In The Host, the invasion has already happened.  Only a few humans remain unturned.  Near the beginning of the movie, Melanie is captured and is invaded by the persona called Wanderer.  Since Melanie is so strong willed, she resists and talks with Wanderer, and sometimes regains partial control of her body.

At first, Melanie's voice-over, as she "speaks" to Wanderer, is strange and borders on cheesy, but I got used to it quickly.  Though, there was one love scene later that used the voice-over technique, which didn't quite work for me. 

As you can guess with Stephanie Meyer's work, Melanie is in love with one guy, while Wanderer falls in love with another.  Too bad there's just one body!
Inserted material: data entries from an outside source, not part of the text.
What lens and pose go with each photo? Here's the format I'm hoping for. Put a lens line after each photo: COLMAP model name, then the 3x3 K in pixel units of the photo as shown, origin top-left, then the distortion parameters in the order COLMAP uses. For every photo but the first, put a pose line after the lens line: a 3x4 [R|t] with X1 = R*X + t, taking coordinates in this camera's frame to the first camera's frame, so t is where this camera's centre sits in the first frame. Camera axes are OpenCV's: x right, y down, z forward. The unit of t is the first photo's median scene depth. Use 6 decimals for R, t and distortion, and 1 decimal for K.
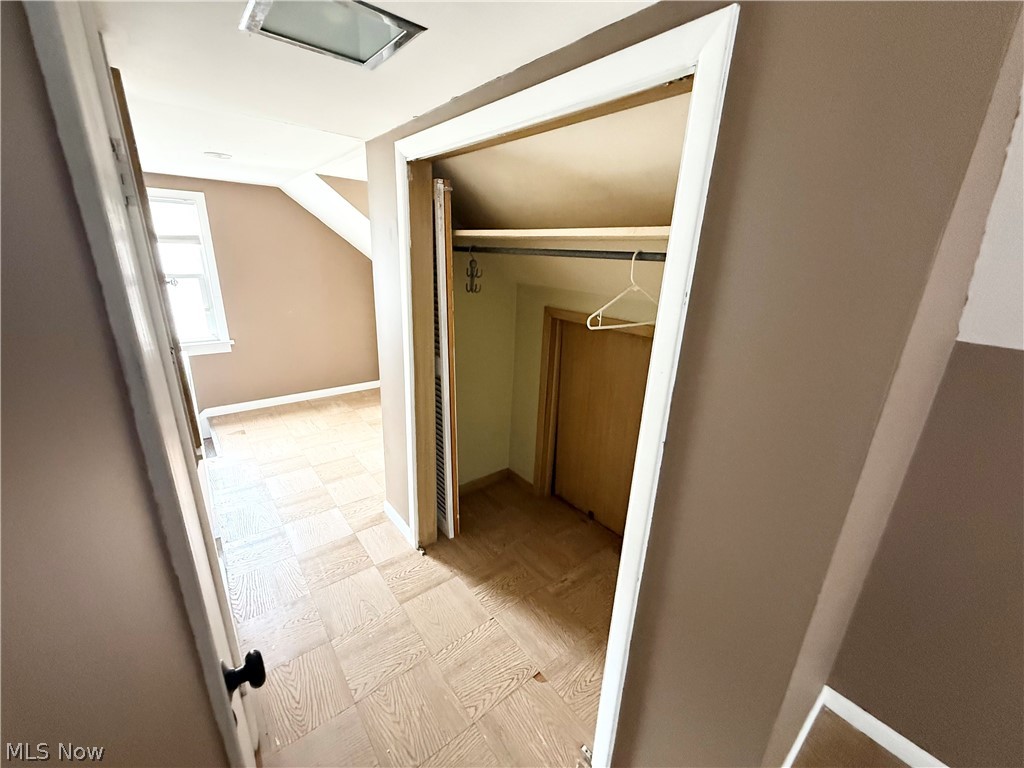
lens RADIAL K [[407.3, 0, 511.1], [0, 407.3, 387.2], [0, 0, 1]] dist [-0.000233, 0.000160]
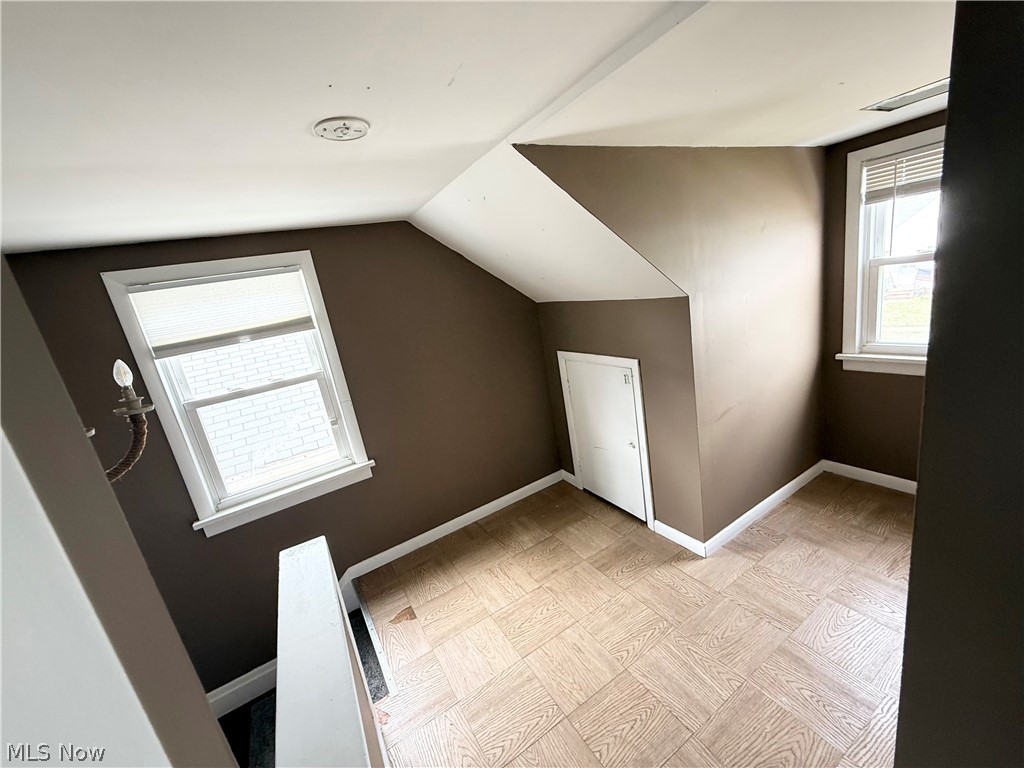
lens RADIAL K [[407.3, 0, 512.8], [0, 407.3, 383.4], [0, 0, 1]] dist [-0.000233, 0.000160]
pose [[0.968084, -0.171156, -0.183082, -0.322762], [0.158095, 0.983861, -0.083813, -0.147088], [0.194472, 0.052194, 0.979518, 0.393463]]
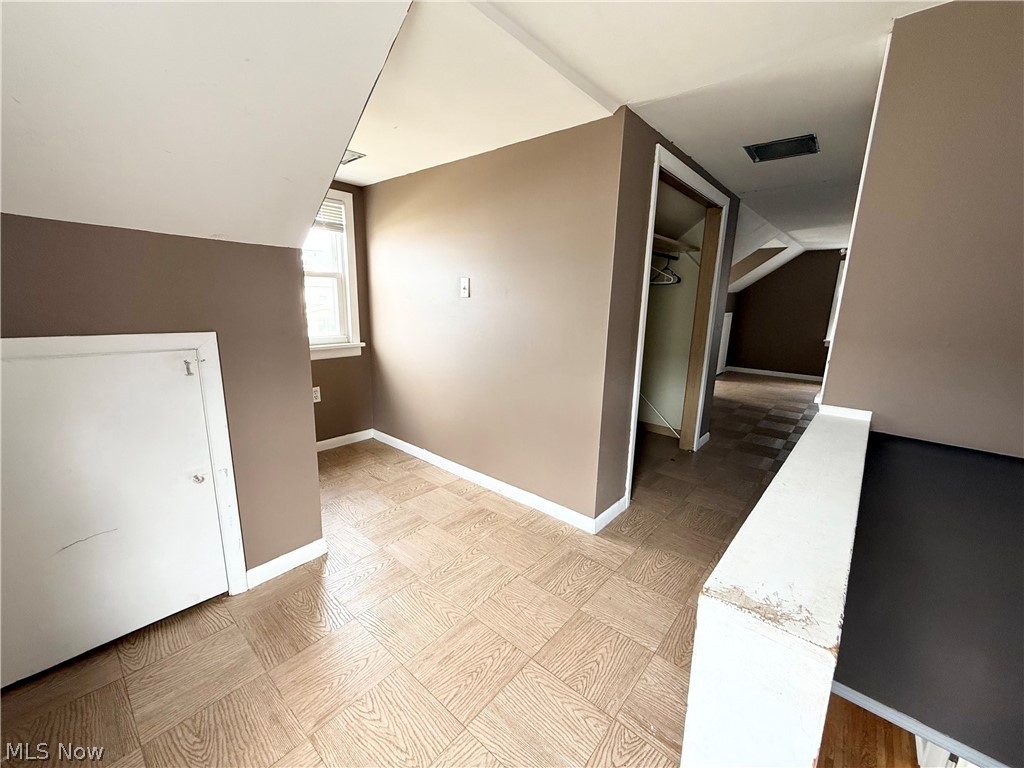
lens RADIAL K [[407.3, 0, 511.1], [0, 407.3, 383.7], [0, 0, 1]] dist [-0.000233, 0.000160]
pose [[-0.184022, -0.249385, 0.950759, -0.699864], [0.283995, 0.912534, 0.294327, -0.191892], [-0.941001, 0.324174, -0.097102, 0.800460]]
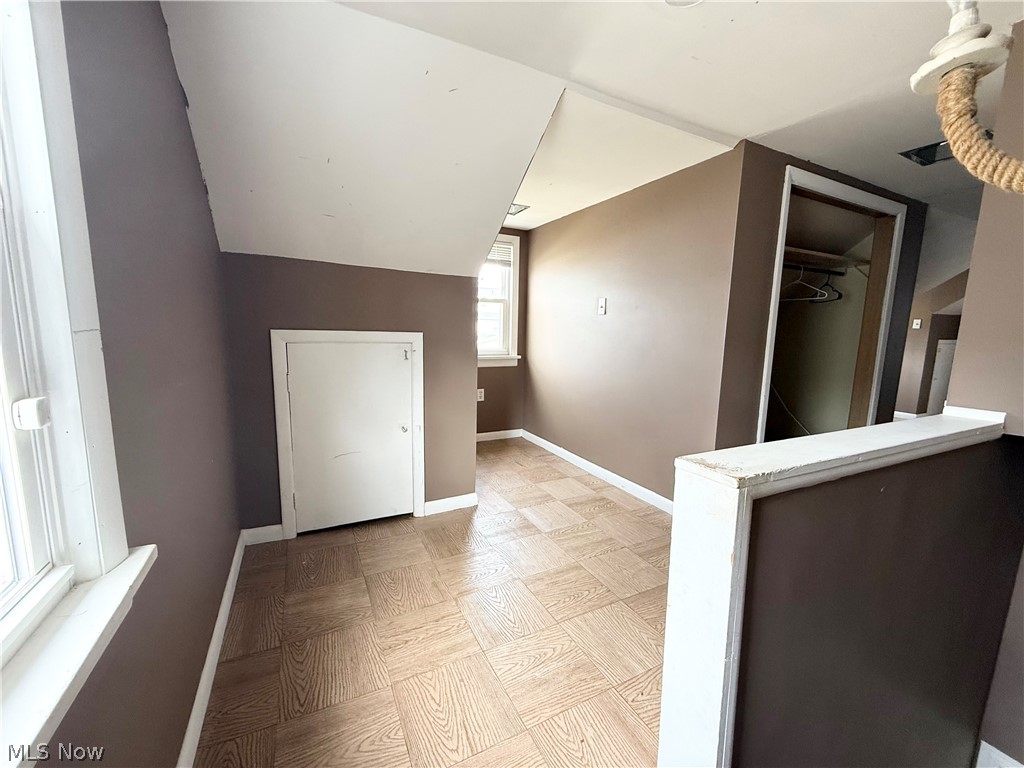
lens RADIAL K [[407.3, 0, 511.6], [0, 407.3, 383.9], [0, 0, 1]] dist [-0.000233, 0.000160]
pose [[0.200013, -0.175504, 0.963947, -0.828501], [0.302308, 0.946880, 0.109669, -0.156538], [-0.931989, 0.269474, 0.242445, 0.767187]]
The movie does have some pretty good moments and explores some areas I've never seen before.  Kudos to Stephanie.  The acting was decent.  The special effects were decent, though sometimes on the cheesy side.

My wife tells me the book was much better.  She says that it's almost as if the producers took the more "adult" novel and intentionally inserted the feel of the tweener Twilight series.  I can see that through the music they chose and their decisions to play up the love triangle aspect.  Perhaps one day I'll read the book and then hate the movie, but until that happens, I thought it was a good experience.  It was at least much better than the first two Twilight movies that I saw.

My recommendation: This would be a good movie to rent and watch with the honey when it comes out on DVD.  Though there are a few scenes that look cool on the big screen.

Tuesday, April 9, 2013

A Quiet Celebration

A couple of weeks ago, I announced my big stepping-stone event ... I earned my first paycheck through winning second place in the Actuarial Speculative Fiction Contest.  Despite how groundbreaking this is, I couldn't help but notice how quiet the celebrations were. 

Yeah ... it was very quiet.  Not that it's at all upsetting ... but where were all the trumpets and the heavens opening up and all that good stuff?

I suppose part of it was realizing how few of my friends even realize that I'm writing.  I think I told two people at work about my big win, and they both said, "That's nice," and we moved on to something else.

My gut tells me that's what it's going to be like with every award or paycheck I receive.  Here's a hypothetical situation I can imagine at work after I win a Nebula award...

"Hey Frank!  Guess what!  Did you hear the news?  I just won the Freakin Nebula award!  Come on ... do the dance with me!"

"Huh?  What's a Nebula?"

"You know ... sci fi books.  Like Ender's Game.  I'm in the same league as Orson Scott Card!"

"You're playing video games?  What kind of card did you win?"

"You never heard of Ender's Game?  There's a movie coming out."

"Oh ... like TRON?  Hey, have you finished up that TPS Report, yet?"

" ... "

Well, at least I got you guys.  I'm just letting you know that the celebrations don't last very long.  But the happiness ... yeah ... I still got that.  My writing is re-energized.  I finally have some real validation of the talent that I was wondering if I really had (as is evidenced in that wonderful last sentence I just wrote).  I may not be doing the dance, but I got my smile on.